While all of the various paint sessions were drying, I had a go at all of the fiddly bits of the kit. The centerline bomb rack is made up of three separate pieces. I never was satisfied with their alignment and they are fragile and fiddly. I finally got the rack somewhere close and glued the drop tank on. There are separate canopies for whether you plan to display the canopy open or closed. I used the Tamiya masks and some Tamiya tape to mask off the windscreen and canopy before first spraying with RLM 66 and then RLM 74. The biggest disappointment at this stage was the wheels and the landing gears. You get both early and late wheel hubs and early and late tires, so you can make your own choice on what you use. The detail is fantastic. The only problem is that the wheel hub only has a very small indentation for mounting the axle. And, to compound things, there is no axle. Just an equally short angled stub that mates with the short depression in the hub. Trying to glue the wheel to the landing gear with anything close to the right angle is a sheer guess. And, you pretty much have to use Superglue to hold it in place. The landing gear strut itself appears to be too long, i.e., the oleo is extended, as if there were no weight on it. It should be shorter. You can replace the plastic scissors with a photoetch one, but I opted not to. The mounting of the landing gear is a head scratcher. There is only a shallow depression with a tiny ridge in the landing gear well to attach the landing gear. When you have it properly placed, it will stay, but there is not much to add any stability or strength to it. The retract mechanism adds a little bit of strength, but not much.

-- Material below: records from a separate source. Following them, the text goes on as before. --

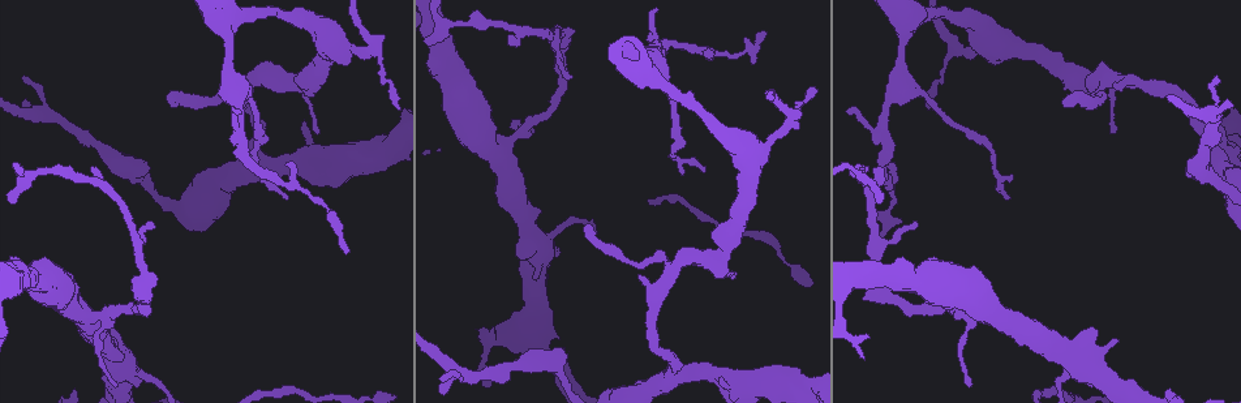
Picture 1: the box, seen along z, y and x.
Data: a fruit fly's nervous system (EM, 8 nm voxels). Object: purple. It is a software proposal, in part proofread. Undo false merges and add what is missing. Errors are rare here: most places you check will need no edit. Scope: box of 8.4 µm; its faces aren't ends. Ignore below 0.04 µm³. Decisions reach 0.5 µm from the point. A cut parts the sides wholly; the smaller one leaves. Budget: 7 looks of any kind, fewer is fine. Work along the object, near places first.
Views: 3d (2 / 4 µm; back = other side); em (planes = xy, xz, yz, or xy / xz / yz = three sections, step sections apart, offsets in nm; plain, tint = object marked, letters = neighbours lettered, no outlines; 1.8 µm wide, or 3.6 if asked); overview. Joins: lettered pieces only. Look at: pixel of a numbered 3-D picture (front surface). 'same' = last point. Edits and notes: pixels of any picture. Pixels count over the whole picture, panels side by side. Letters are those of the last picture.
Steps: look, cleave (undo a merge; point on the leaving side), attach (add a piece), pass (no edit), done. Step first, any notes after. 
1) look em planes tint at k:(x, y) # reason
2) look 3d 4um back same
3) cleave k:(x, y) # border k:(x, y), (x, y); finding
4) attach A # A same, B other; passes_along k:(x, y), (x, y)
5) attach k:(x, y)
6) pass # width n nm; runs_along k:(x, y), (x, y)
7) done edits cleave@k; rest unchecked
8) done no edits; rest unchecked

look 3d 2um at 1:(507, 40) # thin end

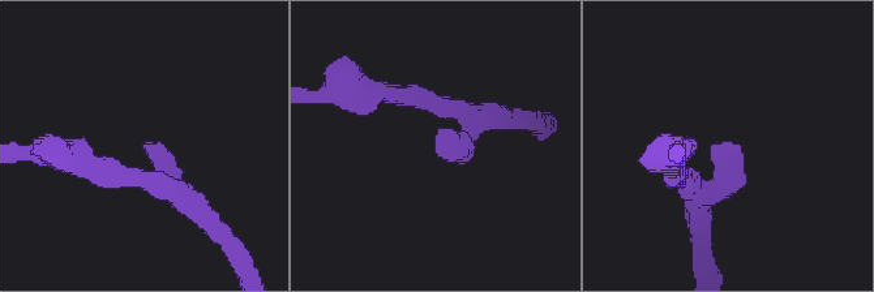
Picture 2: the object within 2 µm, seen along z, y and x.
look em planes plain at 2:(148, 143) # shape alone is not enough

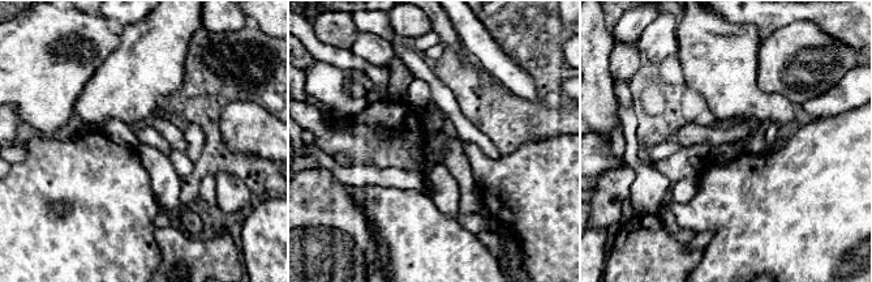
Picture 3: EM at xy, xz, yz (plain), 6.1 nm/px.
look em planes letters same # what lies round it

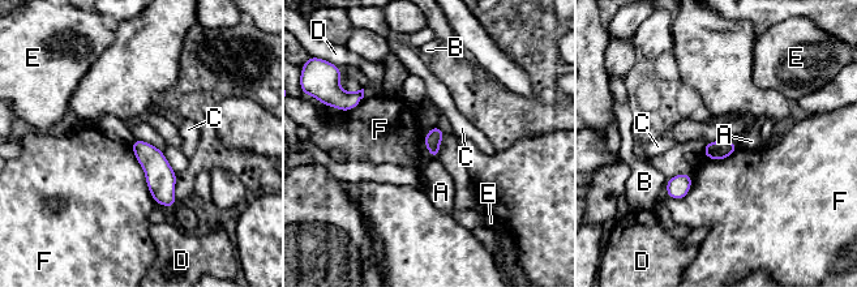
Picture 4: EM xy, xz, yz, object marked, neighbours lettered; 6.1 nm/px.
pass # A other, B other, C other, D other, E other, F other; border 4:(129, 145), (144, 171), (154, 202); none of them fits

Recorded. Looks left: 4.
look 3d 4um at 1:(913, 21) # sudden change in width

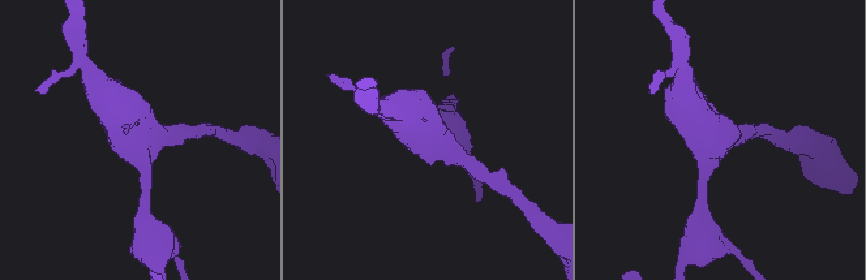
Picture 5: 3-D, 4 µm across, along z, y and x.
look em planes letters at 5:(722, 141) # arms 4; need the tissue

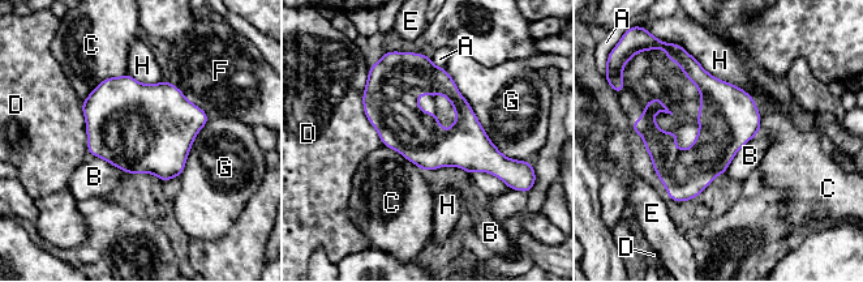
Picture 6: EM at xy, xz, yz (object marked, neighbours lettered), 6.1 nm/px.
pass # A other, B other, C other, D other, E other, F other, G other, H other; runs_along 6:(421, 58), (497, 171); all the same neuron

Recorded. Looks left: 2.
look em planes letters at 1:(720, 254) # a narrow waist

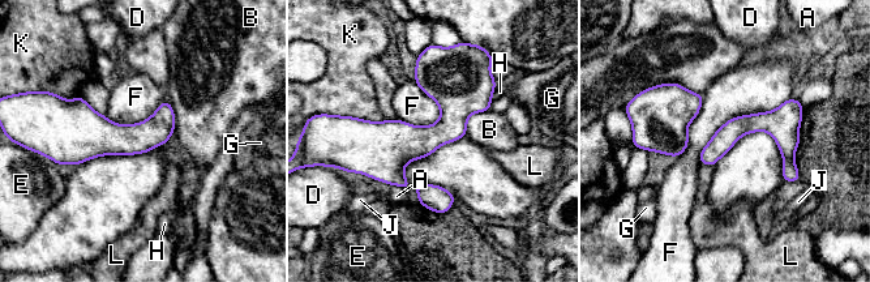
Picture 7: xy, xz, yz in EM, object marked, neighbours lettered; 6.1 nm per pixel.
pass # longest_contact F 700 nm; A other, B other, D other, E other, F other, G other, H other, J other, K other, L other; continuous, no second neuron

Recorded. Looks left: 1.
done no edits; rest unchecked

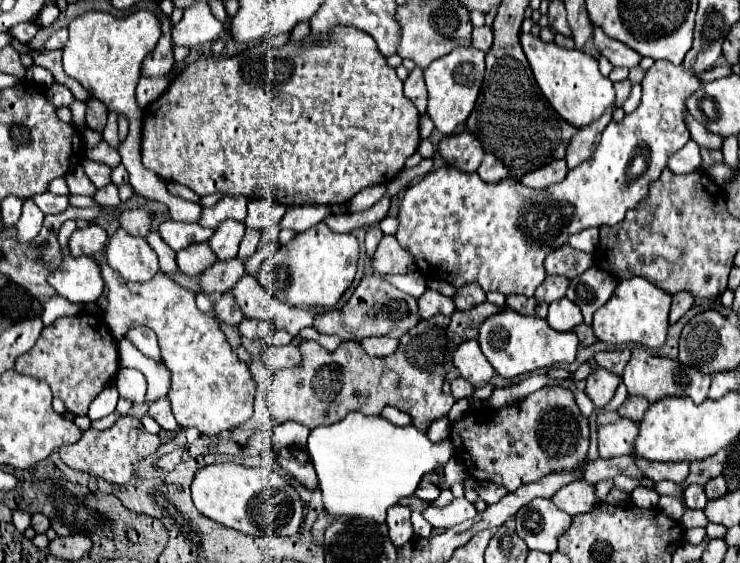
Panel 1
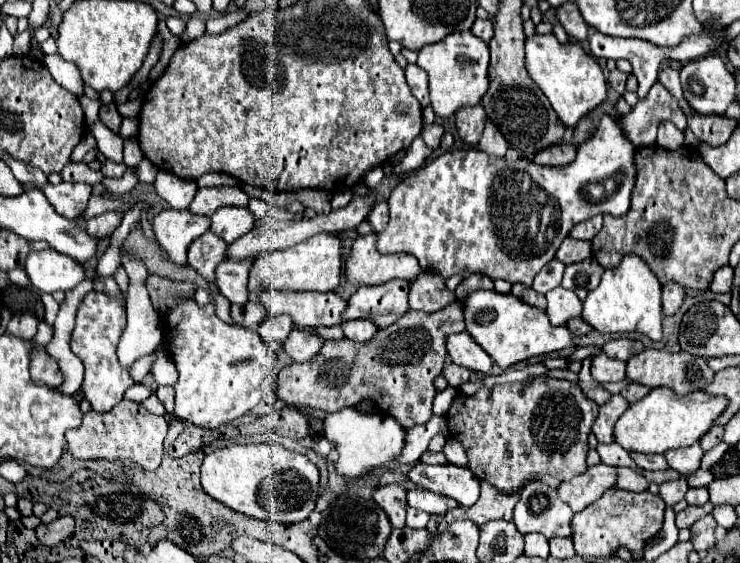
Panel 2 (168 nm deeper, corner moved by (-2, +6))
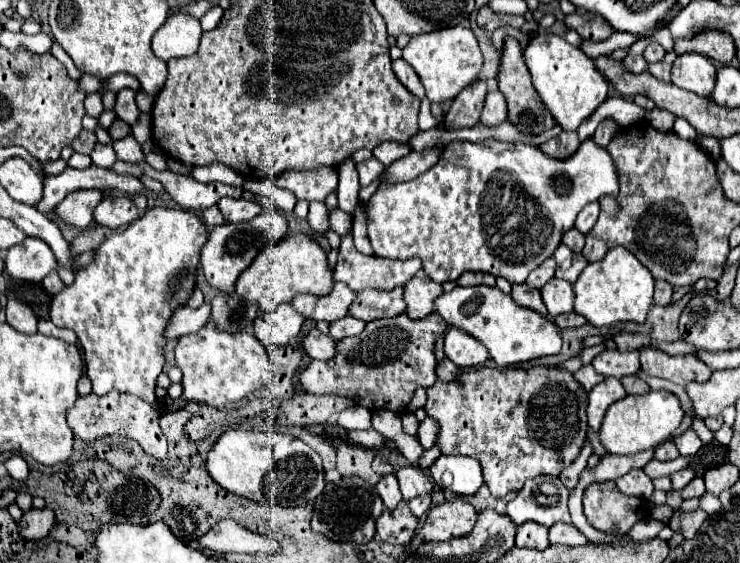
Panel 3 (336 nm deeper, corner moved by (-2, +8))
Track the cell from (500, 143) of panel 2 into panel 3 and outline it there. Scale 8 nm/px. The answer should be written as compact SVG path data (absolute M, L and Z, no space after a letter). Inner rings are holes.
M490 87L480 123L488 125L488 127L496 127L496 125L500 125L504 121L506 121L506 101L504 101L504 97L502 97L502 93L498 89Z

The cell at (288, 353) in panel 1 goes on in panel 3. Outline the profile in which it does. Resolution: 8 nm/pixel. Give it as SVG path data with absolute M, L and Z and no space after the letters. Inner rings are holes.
M312 329L304 337L304 351L310 359L332 359L336 351L336 341L330 335L320 333L318 329Z

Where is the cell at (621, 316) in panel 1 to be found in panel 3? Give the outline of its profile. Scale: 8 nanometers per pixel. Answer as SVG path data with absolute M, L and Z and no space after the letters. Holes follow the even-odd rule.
M614 247L602 261L590 263L582 271L574 283L574 293L574 311L584 315L596 327L608 327L626 321L642 325L654 303L654 277L634 255L630 255L630 251L624 247Z

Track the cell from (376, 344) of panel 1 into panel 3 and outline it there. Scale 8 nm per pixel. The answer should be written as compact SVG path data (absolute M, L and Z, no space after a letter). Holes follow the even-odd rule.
M346 315L346 317L342 317L342 319L334 321L334 323L330 323L330 335L332 335L334 339L354 337L354 335L362 333L364 325L366 325L364 321L358 321L356 317L352 317L352 315Z

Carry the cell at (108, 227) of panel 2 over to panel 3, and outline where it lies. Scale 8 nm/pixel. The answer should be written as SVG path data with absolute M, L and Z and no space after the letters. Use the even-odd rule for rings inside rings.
M128 197L102 199L102 203L98 203L98 207L94 209L94 221L110 229L118 229L120 225L130 225L138 217L140 211L136 209L134 201Z

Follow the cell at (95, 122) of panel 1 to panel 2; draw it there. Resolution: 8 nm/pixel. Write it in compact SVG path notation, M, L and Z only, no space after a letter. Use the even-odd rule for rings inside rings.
M114 103L104 105L104 111L100 111L100 121L102 121L110 131L114 131L114 133L118 133L118 131L120 131L122 117L120 117L120 113L116 111Z

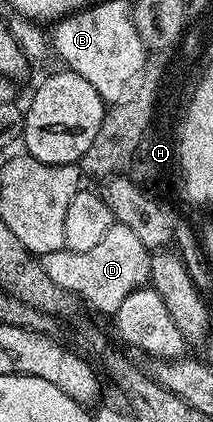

The finished model looks every bit like an Fw 190 and makes a great addition to one’s collection. In my estimation, modelers with not much experience will get discouraged with some of the nitpicky parts of the construction, but the experienced modeler can blaze right on through. I am anxious to see what other variants come next.

Thanks to Eduard and IPMS/USA for the review kit and the opportunity to build and review it.